Let’s assume:
- You are using Linux
- You have sucessfully gotten access to an HPC cluster, but it is not connected to internet. You do however have ssh access to it (that’s a bare requirement)
- You are using Python for doing the number crunching, and needs to install a lot of dependencies packages
- You have your own python packages to install, as well as your research experiments and config files etc…
So now you have (like me a few month ago) two problems:
- You can’t run your usual pip install numpy torch (and all other package you may need) on the cluster
- You have to copy a lot of code , and this needs to be updated everytime you
addremove a new bug
Let’s tackle this
Create a local pip cache#
The best way to know what list of package you need is to reproduced all the installation steps locally (if you don’t have already a similar environment). Cluster I have access to are using a module load approach for building an environment, and you typically can use a specific version of python. To get the same python version on you local machine, the easiest way is probably to use https://github.com/pyenv/pyenv and its plugin for virtual environment https://github.com/pyenv/pyenv-virtualenv
On your local Machine#
# On your local machine
# You may wish to change the $PYENV_ROOT env variable as well.
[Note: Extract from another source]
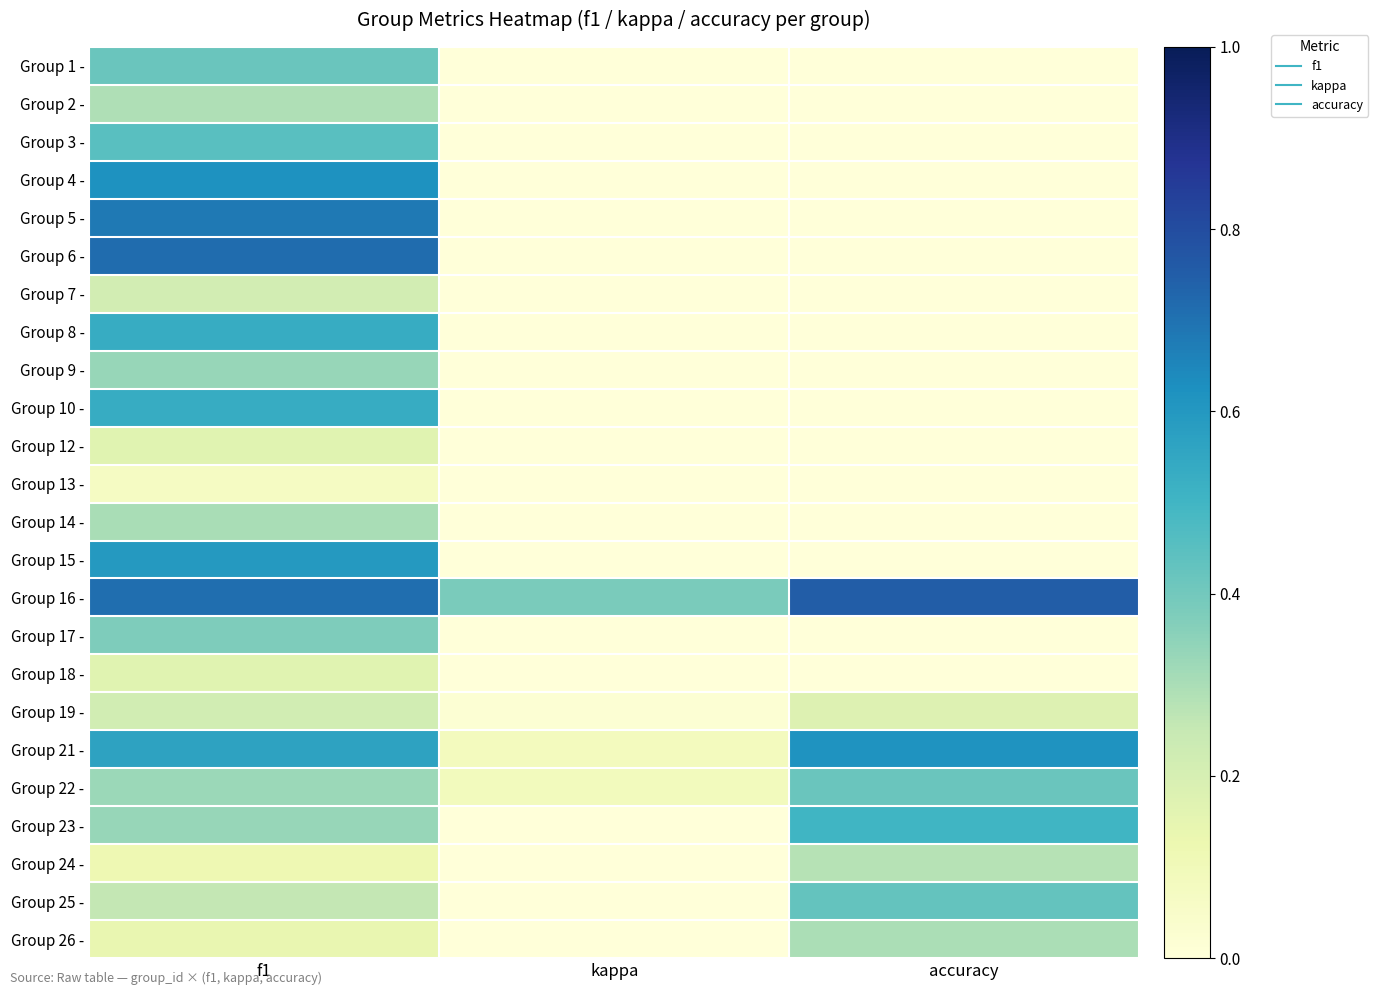

Count the number of data series in this chart.

24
# 3.x.y is the python version that you loaded on the cluster.
pyenv virtualenv <3.x.y> workvenv
pyenv local workvenv # to activate the venv
Then on your local machine proceed to install everything you would need on the cluster.
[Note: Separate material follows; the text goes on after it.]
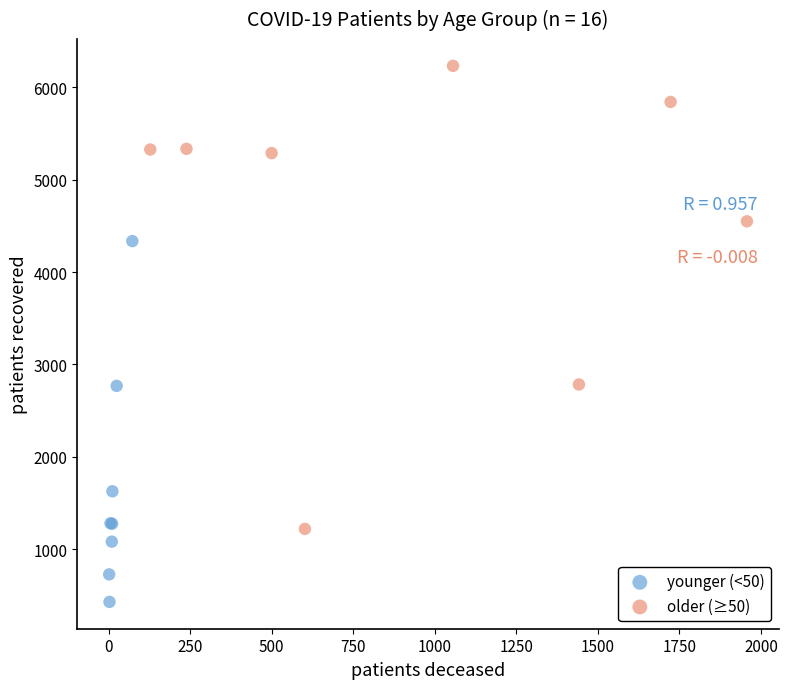

Which series reaches the minimum Y coordinate?

younger (<50)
pip install numpy torch your_local_packages
# you probably want to install classical build dependencies as well
pip install setuptools wheel
Once your are done, lets gather all the installed packages
pip freeze| grep -Ev '^(#|-e)' > requirements.txt
This commands retrieved all the packages that are not editable (local installation) then, we download them
mkdir pip-cache
pip download -r requirements.txt -d pip-cache
# copy the pip-cache
rsync -av pip-cache your_cluster:/path/to/destination/pip-cache
On the cluster#
Put this in your .config/pip/pip.conf
[global]
no-index=yes
find-links=<path/to/destination/pip-cache> # edit this
# On the cluster
module load python/3.x.y
# Create a virtualenv on the cluster.
python -m venv mywork-env
Then you copy your code to the cluster (or use the handy function in the next section to keep it in sync 😎)
And install all your packages (editable or not) using your usual pip install
it will use the cache by default.
Code synchronization#
To keep the code up to date on the cluster, and only the code (you don’t want to clutter )
#!/bin/bash
# ~/.local/bin/code_sync
# Synchronization of code files from one place to another.
# Usage:
# code_sync ~/codes my_cluster:work/code
function all_gittracked (){
# Get all files tracked by gits in a directory, recursively.
local start_dir
local git_dirs
# Set the starting directory for the search
start_dir=$1
# Find all subdirectories that contain a .git folder
git_dirs=$(find `realpath "$start_dir"` -type d -name ".git" -exec dirname {} \;)
# Loop through the Git directories and list tracked files
for git_dir in $git_dirs; do
# Change to the Git repository directory
cd "$git_dir" || exit # If we can't enter the directory fail
# Get the repository name
#repo_name=$(basename $(git rev-parse --show-toplevel) 2>/dev/null)
if ! git ls-tree --full-tree -r --full-name --name-only HEAD 2>/dev/null; then
continue
fi
tracked_files="${tracked_files} $(git ls-tree --full-tree -r --full-name --name-only HEAD 2>/dev/null | xargs -I{} readlink -f {})"
# Find all files tracked by Git in the repository
done
echo "$tracked_files"
return 0
}
source_path="$1"
target_path="$2"
rm /tmp/gittracked
abs_source_path=$(realpath $source_path)
all_gittracked $abs_source_path | sed "s|$abs_source_path/||g" | tr " " "\n" > /tmp/gittracked
rsync -rlptDhR $abs_source_path $target_path \
--progress \
--delete --force \
--files-from=/tmp/gittracked \
--exclude=".git" \
--verbose
while inotifywait -r -e modify,create,delete $abs_source_path
do
rsync -rlptDh $abs_source_path $target_path \
--progress \
--delete --force \
--files-from=/tmp/gittracked \
--verbose
done
Conclusion#
Here you go ! I know some other coworkers are using sshfs but I am not an fan of it, it induces a lot of communication back and forth between the cluster and your local machine, whereas the data transfered is essentially read only on the cluster.